Saturday, June 13, 2009

Right But Wrong

I can see it at my little Podunk Community College outpost of educational malaise. No, I don't sit in on other profs classes--there are only two other folks teaching government (AKA political science)on my campus and one is the former chairman of the county Democratic Party, so I know where he is coming from. He's writing a book--on the village cemetary and its residents.

I get it from the students. I see what they've been taught from high school where they didn't like their course in government and usually note that it was taught by the coach. I get it in my online courses where I get an array of students from other colleges and universities, not only in Texas, but around the country. The liberal perspective is pervasive.
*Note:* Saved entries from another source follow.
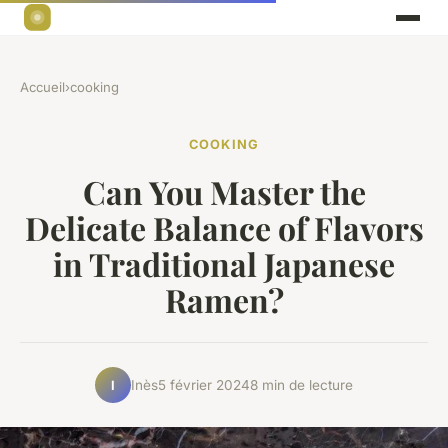
Accueil
›
cooking
COOKING
Can You Master the
Delicate Balance of Flavors
in Traditional Japanese
Ramen?
Inès
5 février 2024
8 min de lecture
I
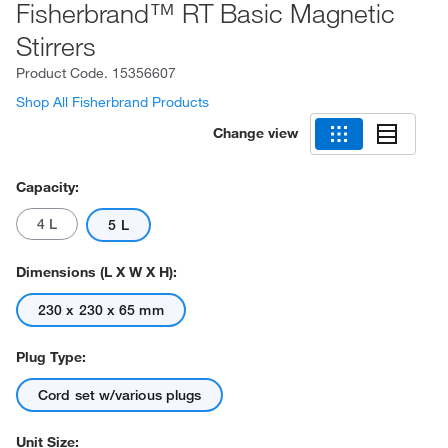
Fisherbrand™ RT Basic Magnetic
Stirrers
Product Code.
15356607
Shop All Fisherbrand Products
Change view
Capacity:
4 L
5 L
Dimensions (L X W X H):
230 x 230 x 65 mm
Plug Type:
Cord set w/various plugs
Unit Size:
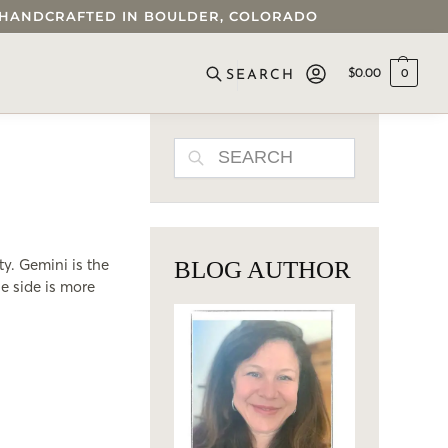
 • HANDCRAFTED IN BOULDER, COLORADO
$
0.00
0
SEARCH
SEARCH
ty. Gemini is the
BLOG AUTHOR
e side is more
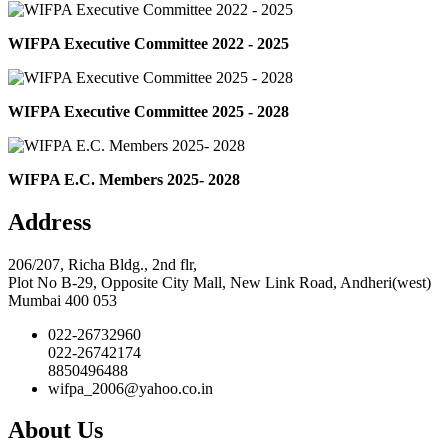
WIFPA Executive Committee 2022 - 2025
WIFPA Executive Committee 2025 - 2028
WIFPA E.C. Members 2025- 2028
Address
206/207, Richa Bldg., 2nd flr,
Plot No B-29, Opposite City Mall, New Link Road, Andheri(west)
Mumbai 400 053
022-26732960
022-26742174
8850496488
wifpa_2006@yahoo.co.in
About Us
Government solves all problems, wealth should be equitably distributed, and profit is to be avoided in business because it is unfair.

My job isn't to indoctrinate the mushy little minds into my way of thinking. I really work at staying objective and trying to offer both sides of a rational argument in the hope that inevitably they will draw the correct conclusions regarding the role of government and the political process in America. It is an uphill battle.

Here's a guy with a lot more heft in political science pedagogy than I could ever hope to bring to the table:

Could We Simply Teach It?

He is correct that the proper action would be to offer course material on conservatism to balance the well-established load of leftism which is offered. He is sincerely objective in stating that he disavows any desire for an affirmative action program to hire ideological conservatives to fill the void. He simply says create and teach courses that explore the conservative movement, theory, leadership and thinking in American government. Inevitably that would mean hiring some conservatives, but that would be a subsidiary result and not a program requirement.

Unfortunately he is also wrong. What he suggests is based on a fantasy of an objective intellectualism which could entertain teaching such material without succombing to the left's predilection to discredit, demean and ridicule conservatives and their ideology. It couldn't happen in today's academia.